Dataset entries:

......

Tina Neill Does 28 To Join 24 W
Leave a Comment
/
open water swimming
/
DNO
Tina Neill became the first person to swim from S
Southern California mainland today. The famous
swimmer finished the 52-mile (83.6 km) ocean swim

......

Copy every line of the entries above verbatim, keeping each one unchanged and in its original order.

• _EXPECTED ANSWER_
Tina Neill Does 28 To Join 24 W
Leave a Comment
/
open water swimming
/
DNO
Tina Neill became the first person to swim from S
Southern California mainland today. The famous
swimmer finished the 52-mile (83.6 km) ocean swim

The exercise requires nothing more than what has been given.